My Tips for Extra-Tall Muffins
I often bake these chocolate oat muffins in a hurry, and they always turn out great. But if you’d like to achieve those sought-after sky-high muffin tops, I’ve found that these three technical adjustments make all the difference in how the batter reacts to heat:
- Rest the Batter: Before scooping, let your batter sit for 10-15 minutes. This allows the flour and oats to fully hydrate and gives the leavening agents (baking powder and soda) a head start. A thicker, rested batter holds its shape better, resulting in a sturdier rise rather than a flat spread.
- Give them Space: Instead of filling every well, space your muffins out in a staggered checkerboard pattern. Using every other muffin cup allows hot air to circulate around each one. This creates a more even, rapid bake that pushes the batter upward more efficiently.
- Start Hot: Start your oven at 425°F for the first 5 minutes of baking, then drop the temperature to 375°F (without opening the door) for the remainder of the time. This initial blast of high heat triggers a massive oven spring, setting the tall peaks before the center fully cooks.
How to Make Chocolate Oatmeal Muffins Step-by-Step
Prep: Gather up all of the ingredients you need to make these chocolate oat muffins. Preheat your oven to 400°F (or 425°F if using my tall muffin tricks above), line 2 (12-count) muffin tins with paper liners, and set aside. Bring the yogurt, milk, and eggs to room temperature for 15-30 minutes before beginning–this ensures the melted coconut oil doesn’t seize up and clump. Melt the coconut oil in the microwave in 10-second increments until liquid, then set aside to cool slightly.

Mix the Batter: In a small bowl, combine 1 cup of old-fashioned oats, ¾ cup of room-temperature plain yogurt, and ¼ cup of room-temperature milk.

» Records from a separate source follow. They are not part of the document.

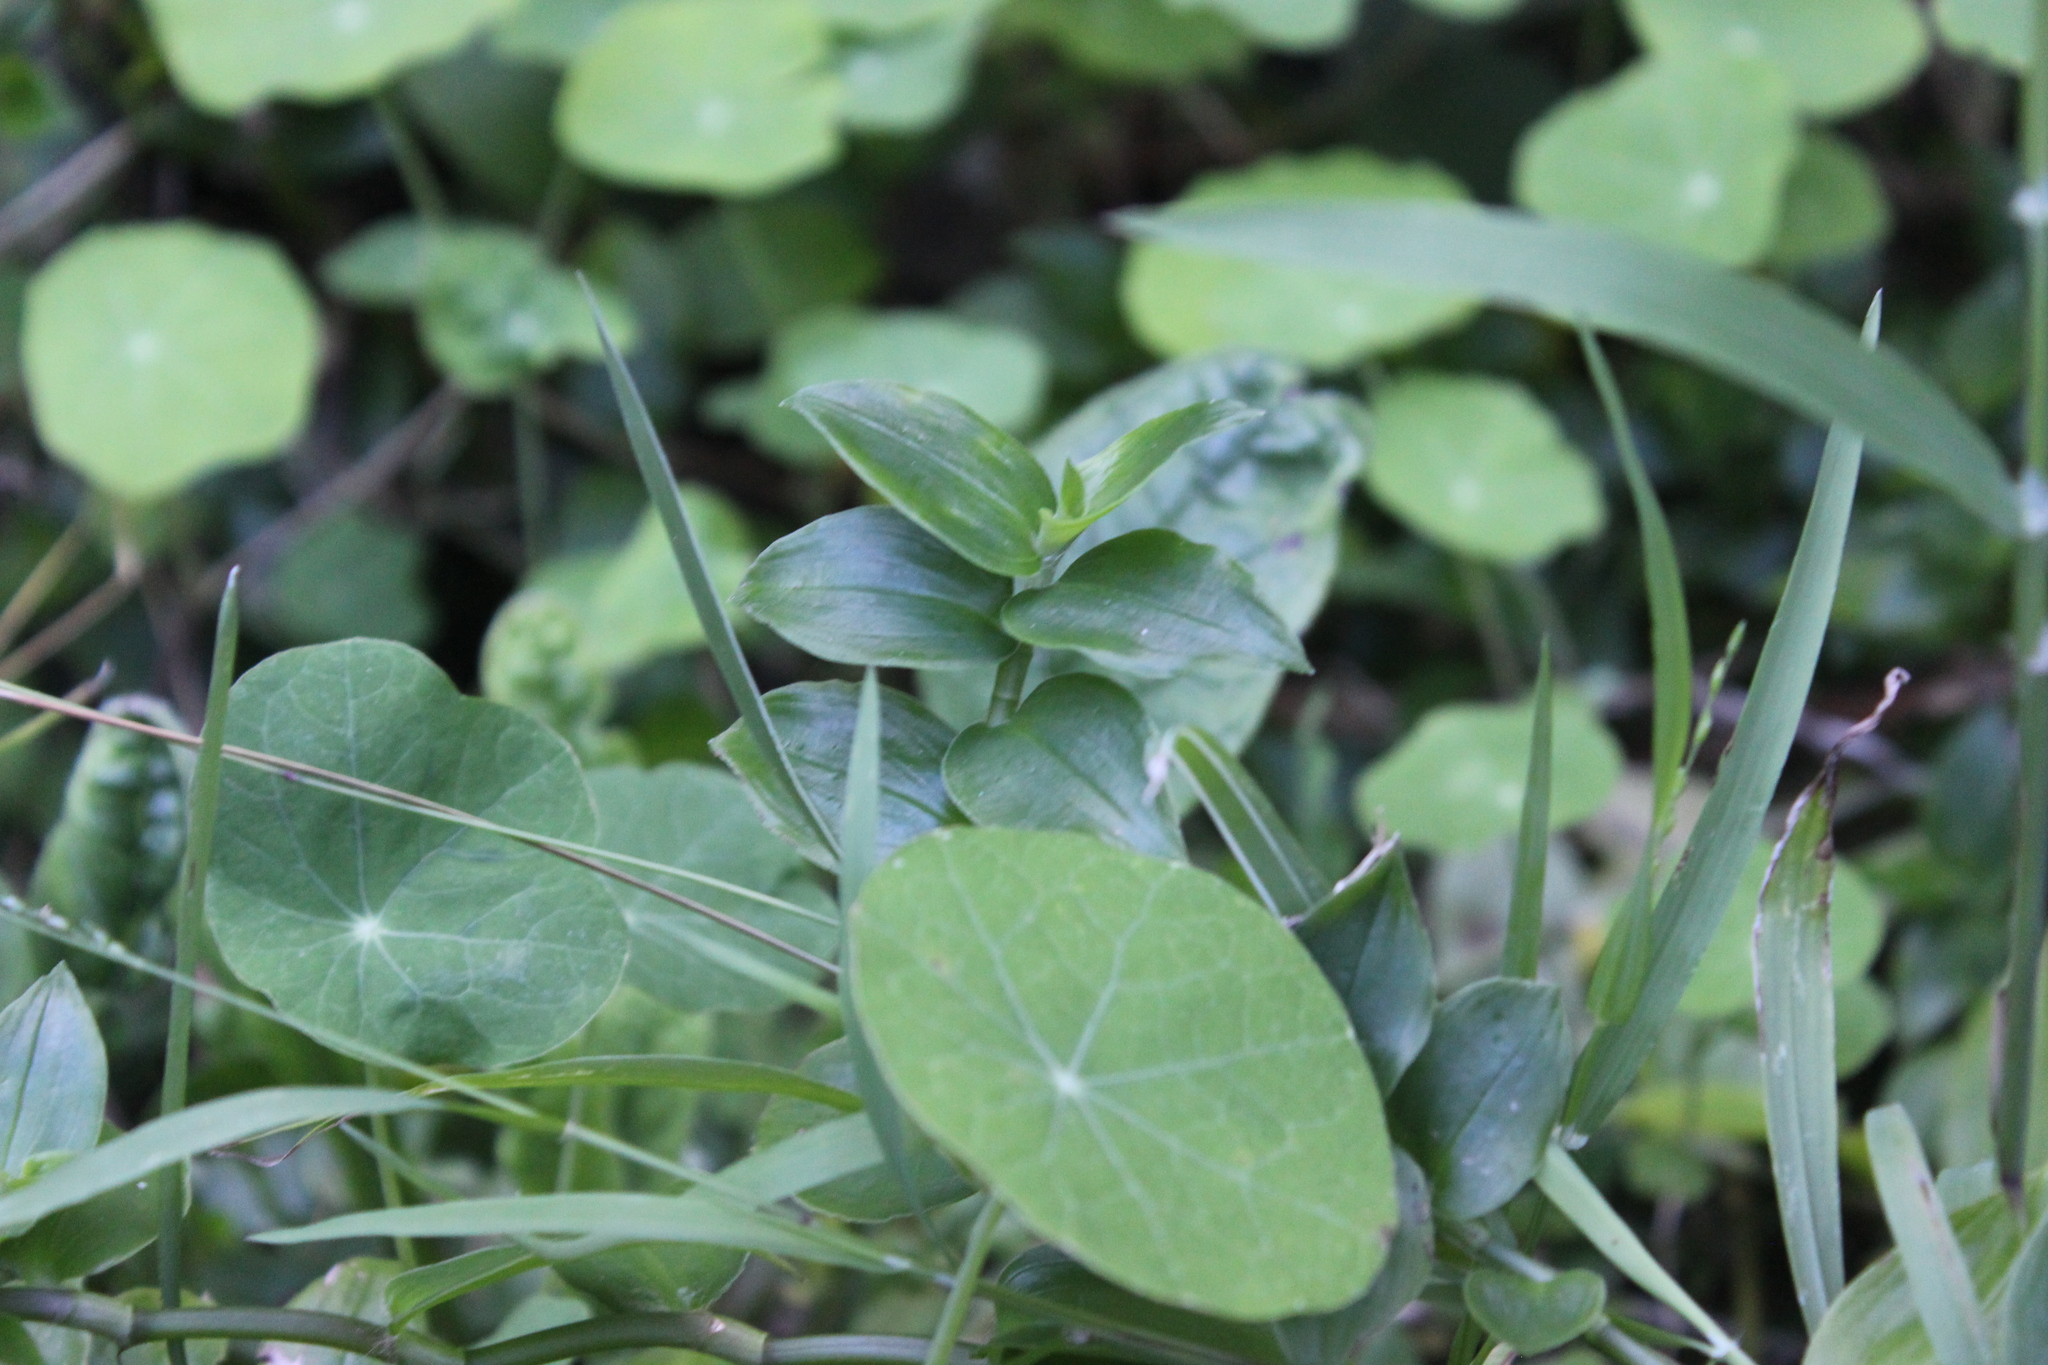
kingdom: Plantae
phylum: Tracheophyta
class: Liliopsida
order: Commelinales
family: Commelinaceae
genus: Tradescantia
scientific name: Tradescantia fluminensis
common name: Wandering-jew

Set aside to hydrate. Meanwhile, in a large bowl, beat together ⅓ cup of melted and slightly cooled coconut oil, ½ cup of brown sugar, 2 tablespoons of maple syrup, and 1 large room-temperature egg with a whisk. Once combined, stir in the yogurt and oat mixture.

Add the Chocolate: Stir in 1 cup of all-purpose flour, ¼ cup of cacao or cocoa powder, 1 teaspoon of baking powder, ½ teaspoon of baking soda, and 1 teaspoon of kosher salt. Mix until well combined, but do not over-mix. Finally, gently fold in ½ cup of chocolate chips. I like to do this last part with a rubber spatula. For an extra-high rise, let the batter rest for 10-15 minutes.

Bake the Muffins: Spoon the batter into muffin cups, filling about ¾ full. If you’re aiming for an extra-high rise, only fill every other cup in a checkerboard pattern. Bake your chocolate oatmeal muffins in the preheated (400°F, or 425°F if using my high-rise tip) oven for 15-18 minutes, or until a toothpick inserted in the center comes out clean. If you started at 425°F, make sure to reduce the oven temperature to 375°F after 5 minutes! Set the muffins on a wire rack to cool completely before storing.

How to Store, Freeze, and Reheat
Store leftover chocolate oatmeal muffins in an airtight container at room temperature for up to 4 days, in the refrigerator for up to 1 week, or individually wrapped in plastic wrap and stored in a zip-top bag in the freezer for up to 2 months. Wrap each muffin in a damp paper towel and microwave from frozen for 30-45 seconds on high to reheat.
More Breakfast Recipes to Try!
Note: This recipe is one of those few exceptions on our site that has more than 10 ingredients. We try to keep things VERY easy around here, and limiting ingredients and time spent is one of our favorite ways. That being said, this recipe is too delicious to leave out of our recipe box! It’s an exception that is so flavorful and worth the extra ingredients if you have the time and resources to make it.